Urban Women Spend 312 Minutes a Day in Unpaid Carework; Men Spend 29
Oxfam report highlights India’s deep gender inequality.
A new Oxfam report reveals urban Indian women spend 312 minutes each day on unpaid carework — everything from cooking to cleaning to child and elder care — while urban men spend only 29. (Rural women spend 291 minutes versus rural men’s 32 minutes.) If paid, this carework that Indian women do would equal roughly 3.1% of the country’s GDP.
It’s a case study of gender inequality that threatens to get lost amid the clatter to refute the report’s calculations of global wealth distribution. What’s important is the report’s conclusion: women and girls are most disadvantaged by an unequal world.
Related on The Swaddle:
Many discussions around women’s empowerment in India include exhortations for women to throw off backwards mindsets and have the confidence to claim equal lifestyles, whether in the home or in the office. This is simplistic to the point of absurd; at best, it contributes to Indian women being the most stressed in the world — at worst, it overlooks the fact that many women live in fear of physical harm should they challenge patriarchal norms. An India-specific supplement to the Oxfam report included the results of a survey of 1,000 households across Bihar, Jharkhand, Chhattisgarh, and Uttar Pradesh, where:
- 54% of households say it’s acceptable to beat a woman if she leaves the house without asking.
- 33% say it is acceptable to beat a woman if she did not care well for the family’s children.
- 36% say it is acceptable to beat a woman if she left an ill family member unattended.
- 41% say it is acceptable to beat a woman if she does not prepare a meal for the men in the family.
- 42% say it is acceptable to beat a woman if she does not gather water or fuelwood for her family.
In addition to these attitudes and threats to their safety, families often lack access to the kinds of public services that would alleviate the burden of unpaid carework that falls on women. In India, there are 0.7 doctors for every 1,000 patients (per 2012 figures); with little access to health care, there is more ill health and more at-home care required, which women are held responsible for.

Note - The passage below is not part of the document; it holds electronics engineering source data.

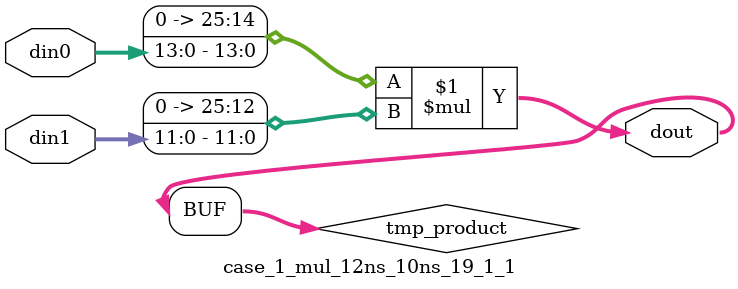
<source format=v>

`timescale 1 ns / 1 ps

 (* use_dsp = "no" *)  module case_1_mul_12ns_10ns_19_1_1(din0, din1, dout);
parameter ID = 1;
parameter NUM_STAGE = 0;
parameter din0_WIDTH = 14;
parameter din1_WIDTH = 12;
parameter dout_WIDTH = 26;

input [din0_WIDTH - 1 : 0] din0; 
input [din1_WIDTH - 1 : 0] din1; 
output [dout_WIDTH - 1 : 0] dout;

wire signed [dout_WIDTH - 1 : 0] tmp_product;
























assign tmp_product = $signed({1'b0, din0}) * $signed({1'b0, din1});











assign dout = tmp_product;





















endmodule

</source>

In low-income countries, women’s unpaid contribution to the health sector alone is roughly equal to 3% of GDP.
Even when families do have access to public services, like government education, attitudes that favor investment in boys prevail; data show while the gender gap in enrollment in government schools is narrowing, it’s widening within India’s private schools.
The result is, Indian women have fewer opportunities for paid work, keeping the female labor force participation rates low and falling — from 34.1% in 1999-00 to less than 27% today. (Some recent estimates put it closer to 10%.)

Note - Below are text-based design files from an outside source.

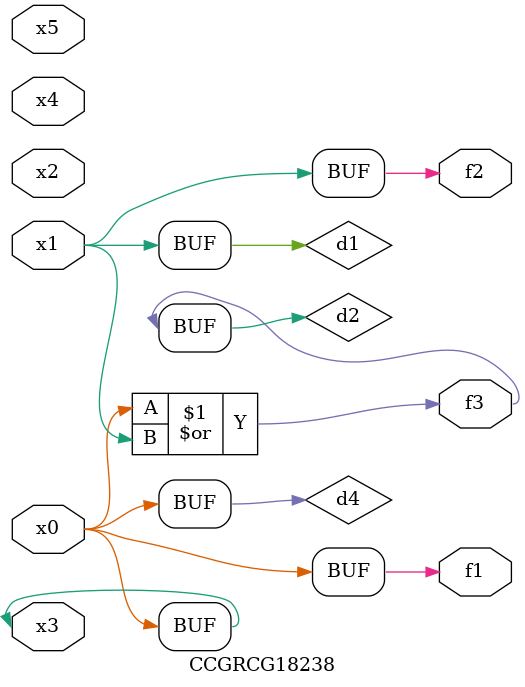
<source format=v>
module CCGRCG18238(
	input x0, x1, x2, x3, x4, x5,
	output f1, f2, f3
);

	wire d1, d2, d3, d4;

	and (d1, x1);
	or (d2, x0, x1);
	nand (d3, x0, x5);
	buf (d4, x0, x3);
	assign f1 = d4;
	assign f2 = d1;
	assign f3 = d2;
endmodule

</source>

Women who do manage work, earn less: “As per the latest available data (for the year 2011-12), the Gender Pay Gap was 34%, that is, women are still receiving 34% less wages than their male counterparts for carrying out the same work,” the supplement stated. With less money to invest, combined with low financial literacy among even women who do have money of their own, women hold a disproportionately low percentage (between 20 and 30%) of the country’s wealth. This gender wealth gap reaches the very top: Out of 119 billionaires in India, only nine are women.
Related on The Swaddle:
What It Really Takes to Retain Indian Women in the Workforce
It’s worth noting, however, that while gender inequity is present at every socio-economic level, poor and socially disadvantaged women have it the worst. With less social and financial capital, they have fewer resources at their disposal. No where is this clearer than in the following statistics, cited in the Oxfam report and supplement
- In India, girls belonging to rich families (top 20%) get on an average nine years of education, while girls from poor families (bottom 20%) get none at all.

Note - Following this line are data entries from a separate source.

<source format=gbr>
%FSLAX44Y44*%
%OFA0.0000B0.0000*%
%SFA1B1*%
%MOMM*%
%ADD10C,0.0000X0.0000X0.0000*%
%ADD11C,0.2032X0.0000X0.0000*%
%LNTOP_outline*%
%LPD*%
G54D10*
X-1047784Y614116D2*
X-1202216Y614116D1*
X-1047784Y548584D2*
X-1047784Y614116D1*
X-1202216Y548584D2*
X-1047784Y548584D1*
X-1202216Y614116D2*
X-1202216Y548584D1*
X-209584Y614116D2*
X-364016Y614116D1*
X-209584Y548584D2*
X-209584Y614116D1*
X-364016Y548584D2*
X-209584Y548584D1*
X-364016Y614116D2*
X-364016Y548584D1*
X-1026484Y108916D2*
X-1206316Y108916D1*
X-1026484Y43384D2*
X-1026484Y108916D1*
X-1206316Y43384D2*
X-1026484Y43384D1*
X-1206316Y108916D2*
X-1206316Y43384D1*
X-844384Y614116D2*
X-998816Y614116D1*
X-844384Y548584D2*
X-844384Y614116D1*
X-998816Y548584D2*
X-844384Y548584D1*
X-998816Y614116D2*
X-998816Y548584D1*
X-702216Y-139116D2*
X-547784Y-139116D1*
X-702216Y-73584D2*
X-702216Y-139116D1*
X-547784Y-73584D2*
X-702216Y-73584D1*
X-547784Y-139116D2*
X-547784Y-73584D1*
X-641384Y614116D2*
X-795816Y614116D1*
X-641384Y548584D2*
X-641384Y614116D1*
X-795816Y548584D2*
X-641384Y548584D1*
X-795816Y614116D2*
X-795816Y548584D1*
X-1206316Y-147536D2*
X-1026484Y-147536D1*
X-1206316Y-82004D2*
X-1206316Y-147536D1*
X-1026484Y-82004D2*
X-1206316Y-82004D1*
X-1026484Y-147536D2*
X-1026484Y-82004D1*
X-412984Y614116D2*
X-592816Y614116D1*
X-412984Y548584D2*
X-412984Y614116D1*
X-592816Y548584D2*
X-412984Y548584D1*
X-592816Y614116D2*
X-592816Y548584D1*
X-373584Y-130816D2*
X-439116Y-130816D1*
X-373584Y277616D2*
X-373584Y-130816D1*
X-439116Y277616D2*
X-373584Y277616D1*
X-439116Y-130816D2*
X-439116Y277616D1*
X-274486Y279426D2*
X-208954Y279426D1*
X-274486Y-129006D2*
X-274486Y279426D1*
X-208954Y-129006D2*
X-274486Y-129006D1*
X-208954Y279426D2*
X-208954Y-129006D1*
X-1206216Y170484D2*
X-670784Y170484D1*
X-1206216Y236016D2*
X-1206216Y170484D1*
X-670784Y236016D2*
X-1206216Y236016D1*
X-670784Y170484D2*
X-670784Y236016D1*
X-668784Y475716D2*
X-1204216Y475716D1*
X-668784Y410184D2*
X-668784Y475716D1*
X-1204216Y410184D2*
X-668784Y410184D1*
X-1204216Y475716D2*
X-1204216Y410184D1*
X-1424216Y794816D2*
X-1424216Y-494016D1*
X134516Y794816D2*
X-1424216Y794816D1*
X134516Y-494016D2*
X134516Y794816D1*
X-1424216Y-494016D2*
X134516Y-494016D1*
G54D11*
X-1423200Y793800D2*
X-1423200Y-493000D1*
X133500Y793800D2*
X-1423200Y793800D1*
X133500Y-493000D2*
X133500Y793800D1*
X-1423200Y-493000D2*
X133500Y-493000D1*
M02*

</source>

- A lower-caste woman can expect to live almost 15 years less than an upper-caste woman.
The report does outline a way forward, mainly through the ensured provision of public services — from greater funding of health care and education, and social protection schemes, to effective implementation through proper staffing and a bottom-up approach to planning. One of the recommendations, — rethinking ‘work’ to include domestic work as an economic activity — is on the horizon; last year, the government announced plans to conduct the first national survey of unpaid care work within households.
Many of the schemes and systems the report recommends exist in India on paper — if not in implementation. For the most part, India faces the problem of getting it right in practice. But, let’s not kid ourselves — that’s a big problem to have. And if recent news about Beti Bachao, Beti Padhao is any indication, we’re nowhere close to solving it.
Liesl Goecker is The Swaddle's managing editor.